Consigne |
Poursuivez la rédaction des motifs du jugement sur l'assurabilité du boni de 10 000 $ à la suite de leur dernière phrase.

Passage à lire |
Signé à Grand-Barachois (Nouveau-Brunswick), ce 28e jour de juin 2004.

« S.J. Savoie »

Juge suppléant Savoie


Référence : 2004CCI436

Date : 20040628

Dossier : 2003-2154(EI)

ENTRE :

CHARLOTTE GROLEAU,

appelante,

et

LE MINISTRE DU REVENU NATIONAL,

intimé.

MOTIFS DU JUGEMENT

Le juge suppléant Savoie

[1]      Cet appel a été entendu à Montréal (Québec), le 24 mars 2004.

[2]      Il s'agit d'un appel portant sur l'assurabilité de la somme de 10 000 $ versée à l'appelante au moment de son embauche par Corporation de Tissus Classique, le payeur, pour l'inciter à revenir au travail.

[3]      Le 21 mars 2003, le ministre du Revenu national (le « Ministre » ) a informé l'appelante de sa décision selon laquelle la somme de 10 000 $ faisait partie de sa rémunération assurable pour la raison suivante :

[...] Vous étiez une employée de Corporation de Tissus Classique/Classic Fabrics Corp. et à l'égard de cet emploi toute somme reçue et que vous avez bénéficié et qui fut versée par votre employeur fait partie de la rémunération assurable tel que définit [sic] dans le paragraphe 2(1) du Règlement sur la rémunération assurable et la perception des cotisations.

[4]      En rendant sa décision, le Ministre s'est appuyé sur les présomptions de fait suivantes :

a)          Le payeur exploite une entreprise d'importation de tissus pour les manufactures de vêtements. (admis)

b)          Avant la période en litige, l'appelante avait travaillé pendant 20 ans pour des entreprises similaires. (admis avec précisions)

c)          Suite au décès de son conjoint, l'appelante avait cessé son travail mais le payeur voulait obtenir ses services. (admis)

d)          Afin de l'inciter à revenir au travail, le payeur a offert un boni de 10 000 $ au moment de son embauche. (admis)

e)          Les principales tâches de l'appelante consistaient à assister la gérante du payeur, faire du travail de bureau et transiger avec les clients du payeur. (admis avec précisions)

Données fournies |

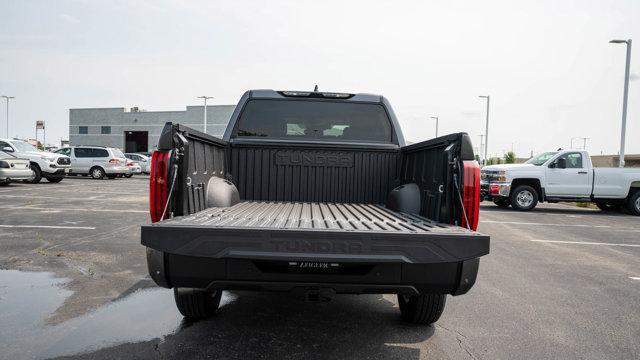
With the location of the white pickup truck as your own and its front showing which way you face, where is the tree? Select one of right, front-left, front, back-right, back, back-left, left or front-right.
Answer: back-right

Réponse attendue |
f)           Durant la période en litige, l'appelante rendait des services au payeur, en vertu d'un contrat de louage de services à raison de 3 jours ou de 25 heures par semaine. (admis)

g)          L'appelante a effectivement reçu du payeur, en début d'emploi en 2001, une somme de 10 000 $, en un seul versement. (admis avec précisions)

h)          L'appelante décrit la somme reçue du payeur comme un « boni de bienvenue » . (admis)

i)           En 2001, l'appelante a reçu du payeur une rémunération assurable totalisant 30 712 $, incluant le boni de 10 000 $. (admis avec précisions)

[5]      Lors de son témoignage à l'audition de cet appel, l'appelante a précisé que l'une des entreprises pour laquelle elle avait travaillé pendant 20 ans était celle du payeur. Quant aux tâches qu'elle exécutait chez le payeur, elle a ajouté à celles qui ont été reconnues par le Ministre celle d'assistance au contrôleur Mark Tobin. Elle a voulu préciser que du montant de 10 000 $ versé par l'employeur en 2001 elle n'a touché que la somme nette de 6 829,25 $. En outre, elle a voulu préciser que sa rémunération assurable en 2001 totalisait non pas 30 712 $ mais 20 678,83 $, tel qu'il appert à la feuille de paie déposée sous la cote A-2.

[6]      La seule tâche de cette Cour consiste à déterminer si le montant de 10 000 $ touché par l'appelante en 2001 constitue un montant assurable.

[7]      Le législateur a prévu une façon de régler cette question. Il a prescrit ce qui suit à l'alinéa 2(1)a) du Règlement sur la rémunération assurable et la perception des cotisations (le « Règlement » ):

2. (1) Pour l'application de la définition de « rémunération assurable » au paragraphe 2(1) de la Loi et pour l'application du présent règlement, le total de la rémunération d'un assuré provenant de tout emploi assurable correspond à l'ensemble des montants suivants :

            a) le montant total, entièrement ou partiellement en espèces, que l'assuré reçoit ou dont il bénéficie et qui lui est versé par l'employeur à l'égard de cet emploi;

[8]      Le litige se situe au niveau de l'interprétation de la phrase « à l'égard de cet emploi » dans le libellé de cet alinéa.

[9]      Selon le dictionnaire Le Petit Robert, « à l'égard de » signifie :

1.          pour ce qui concerne, regarde quelque chose;

2.          quant à;

3.          relativement à.

[10]     L'appelante a soutenu que le montant de 10 000 $ n'est pas assurable parce qu'il représente un « boni de bienvenue » et non pas un salaire.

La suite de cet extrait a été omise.